Posts Tagged ‘Police State’

Full-Scale Intelligence Gathering

Sunday, January 25th, 2009

Leave it to Countdown to have this guy on, right? I assume he’s telling the truth. I’ve been telling people these things for years (I already have cookies, thanks). We’ve long had the technological capacity to intercept and record all intra- and international communications. We know that advances in data storage and processing speed are a direct result of government funding.

Keep in mind, all national security programs are, at their core, intelligence gathering programs. The totality of these programs is evidenced by the unconditional and fervent support offered by our trans-Atlantic allies. For instance, because we grant the United Kingdom some level of access to these systems, Tony Blair was Bush’s eager lapdog.

The only questions that remain unanswered regard how long the data is retained. Is the nonessential data immediately discarded? Probably not. I can imagine that data are purged only when digital space is needed. However, in theory, digital space cannot reach an upper limit if physical space is limitless. In this case, data may be retained indefinitely.

It is likely that essential data are retained indefinitely as well. Just imagine, it’s feasible that the American government has possession of every communication since, I don’t know, formal COINTELPRO operations began in 1956. Kinda puts the world wide web to shame.

Anyway, I personally support the spirit of this sort of intelligence gathering. If the technology exists, why not use it? Jut as well, why not make it public and have its continued existence voted upon? It’d be a fair route to take as long as we’d know that, ultimately, we’d be screwing ourselves with our affirmation.

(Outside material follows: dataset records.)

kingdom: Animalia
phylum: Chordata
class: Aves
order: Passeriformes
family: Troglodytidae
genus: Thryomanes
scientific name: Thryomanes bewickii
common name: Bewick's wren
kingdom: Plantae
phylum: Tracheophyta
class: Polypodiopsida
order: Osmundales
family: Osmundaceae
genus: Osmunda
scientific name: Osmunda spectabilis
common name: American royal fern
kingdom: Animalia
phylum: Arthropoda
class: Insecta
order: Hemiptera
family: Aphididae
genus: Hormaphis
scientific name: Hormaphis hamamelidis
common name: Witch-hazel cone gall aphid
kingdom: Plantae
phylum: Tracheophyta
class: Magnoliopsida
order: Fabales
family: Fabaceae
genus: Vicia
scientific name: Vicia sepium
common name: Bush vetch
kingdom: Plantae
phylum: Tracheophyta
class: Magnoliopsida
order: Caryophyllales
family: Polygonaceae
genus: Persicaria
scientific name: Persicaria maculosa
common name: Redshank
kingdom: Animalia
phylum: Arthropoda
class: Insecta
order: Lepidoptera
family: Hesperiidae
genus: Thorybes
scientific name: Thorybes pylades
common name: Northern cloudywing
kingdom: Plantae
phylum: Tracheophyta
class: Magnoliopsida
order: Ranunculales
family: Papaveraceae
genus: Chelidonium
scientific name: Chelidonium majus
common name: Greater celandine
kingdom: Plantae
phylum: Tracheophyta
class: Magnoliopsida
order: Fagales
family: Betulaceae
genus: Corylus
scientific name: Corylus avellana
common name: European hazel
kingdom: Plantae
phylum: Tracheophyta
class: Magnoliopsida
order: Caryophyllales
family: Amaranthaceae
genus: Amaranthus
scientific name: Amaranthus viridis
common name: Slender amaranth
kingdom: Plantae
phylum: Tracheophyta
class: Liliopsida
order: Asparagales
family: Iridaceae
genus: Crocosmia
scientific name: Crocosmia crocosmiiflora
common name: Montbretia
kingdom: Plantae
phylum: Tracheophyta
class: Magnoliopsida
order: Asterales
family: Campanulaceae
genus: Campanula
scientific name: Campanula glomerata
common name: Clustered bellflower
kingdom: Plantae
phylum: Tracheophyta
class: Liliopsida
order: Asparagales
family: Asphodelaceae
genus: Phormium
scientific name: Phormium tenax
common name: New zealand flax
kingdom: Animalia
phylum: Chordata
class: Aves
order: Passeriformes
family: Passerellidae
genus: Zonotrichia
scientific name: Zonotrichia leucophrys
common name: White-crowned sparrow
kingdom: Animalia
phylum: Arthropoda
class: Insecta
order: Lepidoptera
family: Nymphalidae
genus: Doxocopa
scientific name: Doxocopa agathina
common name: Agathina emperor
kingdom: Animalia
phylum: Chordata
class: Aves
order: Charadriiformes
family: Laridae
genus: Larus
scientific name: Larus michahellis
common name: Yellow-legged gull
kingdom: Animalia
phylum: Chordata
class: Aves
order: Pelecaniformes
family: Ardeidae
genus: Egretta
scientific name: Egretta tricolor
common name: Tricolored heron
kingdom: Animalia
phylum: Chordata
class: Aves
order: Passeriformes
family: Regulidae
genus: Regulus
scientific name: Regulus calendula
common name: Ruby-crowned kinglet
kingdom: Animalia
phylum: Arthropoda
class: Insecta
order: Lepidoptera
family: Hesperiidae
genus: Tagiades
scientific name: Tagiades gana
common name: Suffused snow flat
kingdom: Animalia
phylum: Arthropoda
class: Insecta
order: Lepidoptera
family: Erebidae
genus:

14-Year-Old + Hand Sanitizer = Delinquency Charges

Friday, February 1st, 2008

Incidentally, Lewisville, the town in which this incident occurred, claims to be progressive and urban. However, it’s 25 miles north of Dallas, Texas, a state that executed a mentally retarded man in 2007.

From the article:

Mr. Ortiz said the family’s ordeal began Oct. 19, when his son picked up a bottle of hand sanitizer from the desk of his fifth-period reading teacher at Killian Middle School in Lewisville. He rubbed the gel on his hands and smelled it.

In the view of school officials, the boy “inhaled heavily,” according to Mr. Ortiz, who said his son sniffed the cleanser “because it smelled good.”

The youth was sent to the principal’s office, and the Lewisville police officer assigned to the school began investigating.

“The event happened at the campus,” said Dean Tackett, a spokesman for the Lewisville Independent School District. “But once the police took it over, it was a police investigation. They decide if there are charges and what kind of charges.”

The teen was required to serve a brief in-school suspension and was also fingerprinted and photographed at the Lewisville Police Department.

But it wasn’t over:

Mr. Ortiz said he believed the matter was over until Tuesday when he was served with a petition charging his son with delinquency for inhaling the hand sanitizer to “induce a condition of intoxication, hallucination and elation.”

The frightening paternity and the kicker:

Joni Eddy, assistant police chief in Lewisville, said Friday that hand sanitizer has become a popular inhalant. “That is the latest thing to huff,” she said.

She said officers felt they were acting properly when they pursued the case against Mr. Ortiz’s son under a complex state statute governing volatile chemicals that could be abused.

“The charge said he was using the product other than its intended use,” she said. “Huffing hand sanitizer is certainly using it for something other than its intended use.”

Shirley Simson, a spokeswoman for the National Institute on Drug Abuse in Washington, said in an e-mail that the agency had no data about hand sanitizers being abused as inhalants [emphasis added]. She noted, however, that there have been news reports of some people drinking hand sanitizers for their alcohol content.

The good news is they didn’t pursue the charges:

Mr. Ortiz’s attorney, J. Michael Price II of Dallas, said he believes that the Denton County prosecutor’s office acted quickly to drop the case once he brought the matter to the attention of Ms. Beck on Friday morning.

“I told her I didn’t think a law had been violated,” Mr. Price said. “She made the appropriate decision without a lot of delay.”

More for parents to worry about! If this is a legitimate risk according to school officials, why had they allowed the teacher to have a bottle on her desk? This likely snowballed terribly:  The boy probably did inhale deeply, the principal, who has never gotten high in his life, probably said something to the effect of “We know you kids sniff this stuff to get high,” and the boy, who has never gotten high in his life, somehow indicated agreement. Probably with bloodshot eyes.